__SHORT PROBLEM__. Give the rows below as a JSON list of strings, one string per line, from the first line through the line that contains "genus: Anas", leaving out any blank lines.
##### GIVEN RECORDS
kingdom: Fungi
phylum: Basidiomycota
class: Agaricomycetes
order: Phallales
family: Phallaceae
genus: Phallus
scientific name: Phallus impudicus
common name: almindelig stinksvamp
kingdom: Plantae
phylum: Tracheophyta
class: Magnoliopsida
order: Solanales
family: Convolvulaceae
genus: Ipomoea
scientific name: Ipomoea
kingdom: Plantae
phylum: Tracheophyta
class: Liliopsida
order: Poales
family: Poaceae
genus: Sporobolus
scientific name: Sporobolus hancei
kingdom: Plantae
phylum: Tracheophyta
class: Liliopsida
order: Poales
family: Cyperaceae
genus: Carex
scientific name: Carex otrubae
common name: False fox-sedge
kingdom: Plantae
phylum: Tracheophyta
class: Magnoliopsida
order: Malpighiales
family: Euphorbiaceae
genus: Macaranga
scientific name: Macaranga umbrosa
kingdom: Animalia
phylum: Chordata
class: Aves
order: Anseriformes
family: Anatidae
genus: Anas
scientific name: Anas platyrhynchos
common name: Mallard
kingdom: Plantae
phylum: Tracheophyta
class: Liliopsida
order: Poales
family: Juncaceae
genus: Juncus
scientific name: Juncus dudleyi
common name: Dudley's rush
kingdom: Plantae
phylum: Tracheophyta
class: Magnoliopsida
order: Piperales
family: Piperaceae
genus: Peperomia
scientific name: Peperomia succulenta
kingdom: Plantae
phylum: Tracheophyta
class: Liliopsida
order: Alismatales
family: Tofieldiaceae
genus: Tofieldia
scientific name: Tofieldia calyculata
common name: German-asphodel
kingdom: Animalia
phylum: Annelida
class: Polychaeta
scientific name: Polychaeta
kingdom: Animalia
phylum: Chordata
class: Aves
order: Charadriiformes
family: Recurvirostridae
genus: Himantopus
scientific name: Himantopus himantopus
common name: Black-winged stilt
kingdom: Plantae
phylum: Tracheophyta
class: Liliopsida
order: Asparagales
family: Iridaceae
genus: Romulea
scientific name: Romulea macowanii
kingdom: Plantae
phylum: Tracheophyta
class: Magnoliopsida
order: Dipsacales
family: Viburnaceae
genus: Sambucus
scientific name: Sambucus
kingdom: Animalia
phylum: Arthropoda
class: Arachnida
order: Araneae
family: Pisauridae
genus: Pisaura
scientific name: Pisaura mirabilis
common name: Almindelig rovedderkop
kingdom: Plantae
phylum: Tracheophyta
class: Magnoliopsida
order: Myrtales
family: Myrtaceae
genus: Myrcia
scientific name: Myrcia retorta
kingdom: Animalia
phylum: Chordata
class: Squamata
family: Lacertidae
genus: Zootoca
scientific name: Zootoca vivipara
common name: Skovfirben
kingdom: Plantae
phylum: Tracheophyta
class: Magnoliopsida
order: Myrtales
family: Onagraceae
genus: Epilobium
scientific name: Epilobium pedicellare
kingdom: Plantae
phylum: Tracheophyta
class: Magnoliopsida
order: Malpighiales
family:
##########
__WRITTEN SOLUTION__.
[
  "kingdom: Fungi",
  "phylum: Basidiomycota",
  "class: Agaricomycetes",
  "order: Phallales",
  "family: Phallaceae",
  "genus: Phallus",
  "scientific name: Phallus impudicus",
  "common name: almindelig stinksvamp",
  "kingdom: Plantae",
  "phylum: Tracheophyta",
  "class: Magnoliopsida",
  "order: Solanales",
  "family: Convolvulaceae",
  "genus: Ipomoea",
  "scientific name: Ipomoea",
  "kingdom: Plantae",
  "phylum: Tracheophyta",
  "class: Liliopsida",
  "order: Poales",
  "family: Poaceae",
  "genus: Sporobolus",
  "scientific name: Sporobolus hancei",
  "kingdom: Plantae",
  "phylum: Tracheophyta",
  "class: Liliopsida",
  "order: Poales",
  "family: Cyperaceae",
  "genus: Carex",
  "scientific name: Carex otrubae",
  "common name: False fox-sedge",
  "kingdom: Plantae",
  "phylum: Tracheophyta",
  "class: Magnoliopsida",
  "order: Malpighiales",
  "family: Euphorbiaceae",
  "genus: Macaranga",
  "scientific name: Macaranga umbrosa",
  "kingdom: Animalia",
  "phylum: Chordata",
  "class: Aves",
  "order: Anseriformes",
  "family: Anatidae",
  "genus: Anas"
]